** 原文抜粋 **
• • • • •

ひとつの歯車は、ソフト面。偏見や慣習などステレオタイプの考え方の意識や理解を変えていく。
当事者だけでなくそうでない人も含めた社会問題となっていくことが必要。
もうひとつは、ハード面。制度の新設や法改正で社会の仕組みを変えていく。
法律や制度で守られることは、LGBTQ+の人たちが社会の中で認められること。
LGBTQ+の人たちが生きやすくなるためには、両輪を廻していく必要がある。
何もしなければ、歯車は差別を低減する方向には廻らない。
2)ハード面の是正について
◇自治体独自の取り組みとその限界~札幌市の場合~
「札幌市パートナーシップ宣誓制度」で保障されるのは次のうちどれでしょうか?
①男女間の婚姻と同等の社会保障を受けられる
②パートナーが亡くなった時に遺産相続ができる
③税制面の優遇を受けられる
※実は3つとも保証されない!
この制度の概要(法律で定められているものではない)
性的マイノリティの方の気持ちを受け止める取り組みとして、お二人が互いを人生のパートナーとして、日常生活において相互に協力し合うことを約束した関係であることなどを札幌市長に対して宣誓をする制度です。お二人の宣誓に基づき、宣誓書の写しと市長名の誓約書の受領証を交付します。

• • • • •

** 提供資料 **
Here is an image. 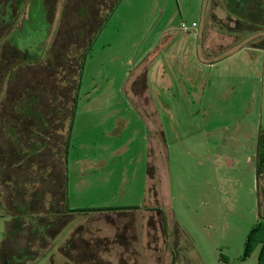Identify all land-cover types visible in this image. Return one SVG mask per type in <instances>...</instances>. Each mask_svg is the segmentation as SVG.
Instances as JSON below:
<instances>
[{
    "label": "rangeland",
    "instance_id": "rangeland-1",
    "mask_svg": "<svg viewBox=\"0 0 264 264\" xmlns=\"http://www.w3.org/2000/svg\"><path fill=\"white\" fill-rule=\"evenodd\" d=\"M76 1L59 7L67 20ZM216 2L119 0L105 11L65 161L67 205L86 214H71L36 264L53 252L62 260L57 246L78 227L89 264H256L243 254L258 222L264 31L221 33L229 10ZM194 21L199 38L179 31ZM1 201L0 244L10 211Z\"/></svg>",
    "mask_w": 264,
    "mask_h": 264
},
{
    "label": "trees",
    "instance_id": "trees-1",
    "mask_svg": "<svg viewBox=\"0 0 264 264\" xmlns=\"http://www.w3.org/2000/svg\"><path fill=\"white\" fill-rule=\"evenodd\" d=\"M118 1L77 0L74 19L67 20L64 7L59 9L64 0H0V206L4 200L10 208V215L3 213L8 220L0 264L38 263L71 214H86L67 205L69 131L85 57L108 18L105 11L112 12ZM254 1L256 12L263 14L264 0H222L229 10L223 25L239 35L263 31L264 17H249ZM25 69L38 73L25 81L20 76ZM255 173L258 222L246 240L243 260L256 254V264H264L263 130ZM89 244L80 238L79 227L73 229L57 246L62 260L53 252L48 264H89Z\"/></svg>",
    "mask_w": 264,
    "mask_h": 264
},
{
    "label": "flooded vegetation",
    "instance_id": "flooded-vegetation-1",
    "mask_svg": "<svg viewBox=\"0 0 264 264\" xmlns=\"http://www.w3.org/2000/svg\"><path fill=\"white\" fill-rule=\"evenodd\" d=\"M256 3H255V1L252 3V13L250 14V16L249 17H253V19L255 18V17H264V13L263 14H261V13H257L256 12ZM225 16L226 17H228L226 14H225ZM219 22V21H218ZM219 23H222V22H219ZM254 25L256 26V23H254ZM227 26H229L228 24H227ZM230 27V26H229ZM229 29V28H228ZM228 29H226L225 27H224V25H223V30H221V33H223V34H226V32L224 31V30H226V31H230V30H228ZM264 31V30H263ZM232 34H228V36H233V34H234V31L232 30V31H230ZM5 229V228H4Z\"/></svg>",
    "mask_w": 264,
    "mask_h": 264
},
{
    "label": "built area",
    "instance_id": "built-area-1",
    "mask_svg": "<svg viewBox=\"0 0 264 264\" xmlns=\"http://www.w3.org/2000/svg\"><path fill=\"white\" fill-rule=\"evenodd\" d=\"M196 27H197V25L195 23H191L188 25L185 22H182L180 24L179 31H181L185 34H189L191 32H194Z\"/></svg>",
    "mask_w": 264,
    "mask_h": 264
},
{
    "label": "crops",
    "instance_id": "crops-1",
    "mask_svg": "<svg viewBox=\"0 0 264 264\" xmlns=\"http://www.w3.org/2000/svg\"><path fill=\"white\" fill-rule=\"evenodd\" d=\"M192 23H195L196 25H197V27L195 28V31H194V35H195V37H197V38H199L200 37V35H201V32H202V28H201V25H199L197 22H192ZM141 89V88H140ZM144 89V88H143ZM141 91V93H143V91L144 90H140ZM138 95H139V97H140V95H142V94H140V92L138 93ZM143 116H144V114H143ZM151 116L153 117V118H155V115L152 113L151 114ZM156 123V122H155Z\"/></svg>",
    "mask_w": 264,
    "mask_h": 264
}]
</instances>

• • • • •

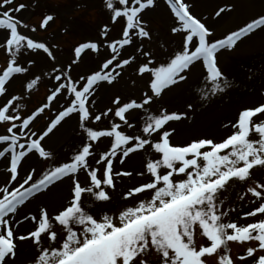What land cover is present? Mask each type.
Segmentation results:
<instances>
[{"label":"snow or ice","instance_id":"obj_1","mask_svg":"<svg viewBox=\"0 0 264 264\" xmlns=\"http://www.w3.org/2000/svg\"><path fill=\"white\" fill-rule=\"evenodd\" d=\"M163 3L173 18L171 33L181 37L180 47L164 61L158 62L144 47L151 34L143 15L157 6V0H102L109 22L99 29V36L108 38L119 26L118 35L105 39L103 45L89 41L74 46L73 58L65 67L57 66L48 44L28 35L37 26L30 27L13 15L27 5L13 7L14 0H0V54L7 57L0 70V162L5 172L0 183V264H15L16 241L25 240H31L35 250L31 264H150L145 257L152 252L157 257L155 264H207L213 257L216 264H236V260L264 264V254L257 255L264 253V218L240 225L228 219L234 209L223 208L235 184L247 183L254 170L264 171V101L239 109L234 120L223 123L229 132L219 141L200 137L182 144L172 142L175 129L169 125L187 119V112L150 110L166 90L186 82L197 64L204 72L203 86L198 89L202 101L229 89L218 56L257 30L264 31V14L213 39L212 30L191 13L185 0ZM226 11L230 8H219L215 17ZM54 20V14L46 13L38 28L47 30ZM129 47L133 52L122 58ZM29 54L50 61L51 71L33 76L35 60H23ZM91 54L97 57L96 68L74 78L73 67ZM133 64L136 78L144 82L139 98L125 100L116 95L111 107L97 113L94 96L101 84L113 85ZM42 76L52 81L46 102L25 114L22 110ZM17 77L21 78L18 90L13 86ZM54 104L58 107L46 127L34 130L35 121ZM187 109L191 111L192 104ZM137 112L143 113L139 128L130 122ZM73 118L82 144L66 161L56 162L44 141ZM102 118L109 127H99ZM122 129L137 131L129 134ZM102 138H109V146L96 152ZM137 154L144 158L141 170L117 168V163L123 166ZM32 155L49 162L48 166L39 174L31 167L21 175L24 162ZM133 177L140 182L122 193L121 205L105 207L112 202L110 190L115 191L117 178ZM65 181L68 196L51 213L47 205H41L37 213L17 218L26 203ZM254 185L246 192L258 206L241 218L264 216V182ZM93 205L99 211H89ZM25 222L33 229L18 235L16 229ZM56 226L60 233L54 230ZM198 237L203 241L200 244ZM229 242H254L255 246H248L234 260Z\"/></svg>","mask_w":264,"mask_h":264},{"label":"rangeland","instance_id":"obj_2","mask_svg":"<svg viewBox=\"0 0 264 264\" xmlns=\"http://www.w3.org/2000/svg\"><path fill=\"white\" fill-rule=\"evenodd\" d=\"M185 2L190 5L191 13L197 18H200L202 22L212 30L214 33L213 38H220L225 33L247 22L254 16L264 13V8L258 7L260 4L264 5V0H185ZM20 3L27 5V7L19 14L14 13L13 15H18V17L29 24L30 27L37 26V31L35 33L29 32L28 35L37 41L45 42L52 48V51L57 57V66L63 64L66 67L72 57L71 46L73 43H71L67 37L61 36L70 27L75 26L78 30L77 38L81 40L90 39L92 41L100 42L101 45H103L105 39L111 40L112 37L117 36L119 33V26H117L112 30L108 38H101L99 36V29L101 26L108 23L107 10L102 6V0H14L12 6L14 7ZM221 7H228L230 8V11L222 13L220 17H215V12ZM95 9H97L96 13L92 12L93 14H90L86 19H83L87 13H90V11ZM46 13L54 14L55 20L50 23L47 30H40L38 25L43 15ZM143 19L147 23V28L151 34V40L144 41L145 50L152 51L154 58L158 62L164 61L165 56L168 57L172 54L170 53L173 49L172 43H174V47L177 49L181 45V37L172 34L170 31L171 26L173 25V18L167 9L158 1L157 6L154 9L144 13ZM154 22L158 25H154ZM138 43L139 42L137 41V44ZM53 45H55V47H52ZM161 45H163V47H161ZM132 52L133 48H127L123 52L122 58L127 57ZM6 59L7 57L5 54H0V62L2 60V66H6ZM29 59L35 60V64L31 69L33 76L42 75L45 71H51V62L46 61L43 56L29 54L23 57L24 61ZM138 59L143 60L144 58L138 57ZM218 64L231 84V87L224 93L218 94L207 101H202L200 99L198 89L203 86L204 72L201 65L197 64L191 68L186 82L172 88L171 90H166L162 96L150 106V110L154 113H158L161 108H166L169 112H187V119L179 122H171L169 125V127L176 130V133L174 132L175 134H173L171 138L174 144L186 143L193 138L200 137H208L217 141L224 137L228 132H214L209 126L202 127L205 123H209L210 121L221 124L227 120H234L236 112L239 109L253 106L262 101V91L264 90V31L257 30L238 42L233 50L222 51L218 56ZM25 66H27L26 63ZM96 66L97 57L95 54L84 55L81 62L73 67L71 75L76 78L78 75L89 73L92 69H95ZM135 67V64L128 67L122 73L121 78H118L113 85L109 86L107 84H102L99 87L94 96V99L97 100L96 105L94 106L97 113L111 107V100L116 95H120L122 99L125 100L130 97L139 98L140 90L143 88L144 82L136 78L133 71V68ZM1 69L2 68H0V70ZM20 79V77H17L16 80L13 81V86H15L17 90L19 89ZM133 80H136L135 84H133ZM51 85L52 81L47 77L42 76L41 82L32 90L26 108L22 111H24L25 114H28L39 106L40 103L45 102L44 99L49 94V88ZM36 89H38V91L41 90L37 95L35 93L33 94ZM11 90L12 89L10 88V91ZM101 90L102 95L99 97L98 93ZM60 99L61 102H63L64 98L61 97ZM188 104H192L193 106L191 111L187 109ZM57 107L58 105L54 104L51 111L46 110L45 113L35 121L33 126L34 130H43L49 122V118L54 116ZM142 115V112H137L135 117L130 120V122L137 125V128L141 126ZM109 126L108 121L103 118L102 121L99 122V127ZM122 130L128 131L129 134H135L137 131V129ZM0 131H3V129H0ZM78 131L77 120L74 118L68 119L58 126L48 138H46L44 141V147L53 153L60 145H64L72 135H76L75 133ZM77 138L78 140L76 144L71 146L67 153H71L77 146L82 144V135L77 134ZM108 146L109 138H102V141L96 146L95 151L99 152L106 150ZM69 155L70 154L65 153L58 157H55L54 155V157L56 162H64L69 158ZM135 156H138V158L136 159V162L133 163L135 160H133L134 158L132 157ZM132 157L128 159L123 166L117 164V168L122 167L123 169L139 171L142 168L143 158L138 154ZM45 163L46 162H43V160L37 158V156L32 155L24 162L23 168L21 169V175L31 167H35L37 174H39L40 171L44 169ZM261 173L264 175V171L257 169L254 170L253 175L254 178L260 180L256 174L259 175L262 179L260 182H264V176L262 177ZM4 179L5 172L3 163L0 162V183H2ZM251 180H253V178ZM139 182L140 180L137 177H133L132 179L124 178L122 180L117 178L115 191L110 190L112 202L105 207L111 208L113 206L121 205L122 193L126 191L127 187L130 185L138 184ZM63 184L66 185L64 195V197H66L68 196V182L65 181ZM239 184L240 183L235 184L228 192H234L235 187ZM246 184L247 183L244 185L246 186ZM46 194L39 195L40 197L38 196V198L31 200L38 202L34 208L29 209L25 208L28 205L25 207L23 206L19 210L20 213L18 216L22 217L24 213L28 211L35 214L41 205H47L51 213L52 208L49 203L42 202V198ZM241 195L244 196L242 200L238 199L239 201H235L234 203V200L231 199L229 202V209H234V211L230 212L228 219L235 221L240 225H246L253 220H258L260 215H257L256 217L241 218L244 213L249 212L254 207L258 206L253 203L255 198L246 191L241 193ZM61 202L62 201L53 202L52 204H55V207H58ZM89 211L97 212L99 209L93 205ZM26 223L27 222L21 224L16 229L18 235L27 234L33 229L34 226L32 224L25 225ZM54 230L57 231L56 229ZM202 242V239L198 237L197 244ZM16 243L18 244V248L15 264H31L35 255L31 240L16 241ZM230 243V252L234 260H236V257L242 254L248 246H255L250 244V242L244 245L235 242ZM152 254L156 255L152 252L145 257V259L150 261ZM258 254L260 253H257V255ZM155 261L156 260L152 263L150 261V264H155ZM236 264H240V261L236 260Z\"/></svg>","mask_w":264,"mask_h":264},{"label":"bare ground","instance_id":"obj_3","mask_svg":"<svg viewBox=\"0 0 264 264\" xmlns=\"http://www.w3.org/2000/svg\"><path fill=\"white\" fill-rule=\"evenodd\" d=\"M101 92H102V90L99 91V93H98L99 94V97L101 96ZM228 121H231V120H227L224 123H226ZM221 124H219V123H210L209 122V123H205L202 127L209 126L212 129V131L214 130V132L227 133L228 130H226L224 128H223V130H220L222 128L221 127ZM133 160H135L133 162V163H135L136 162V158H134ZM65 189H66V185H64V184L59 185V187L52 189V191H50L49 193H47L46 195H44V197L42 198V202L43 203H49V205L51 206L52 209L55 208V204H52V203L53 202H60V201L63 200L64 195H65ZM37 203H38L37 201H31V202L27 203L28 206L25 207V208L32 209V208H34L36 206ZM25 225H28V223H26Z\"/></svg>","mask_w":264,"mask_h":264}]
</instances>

• • • • •

** 課題内容 **
原文抜粋によると、「札幌市パートナーシップ宣誓制度」では、二人は誰に対して宣誓をしますか。

** 解答 **
札幌市長に対して宣誓をします。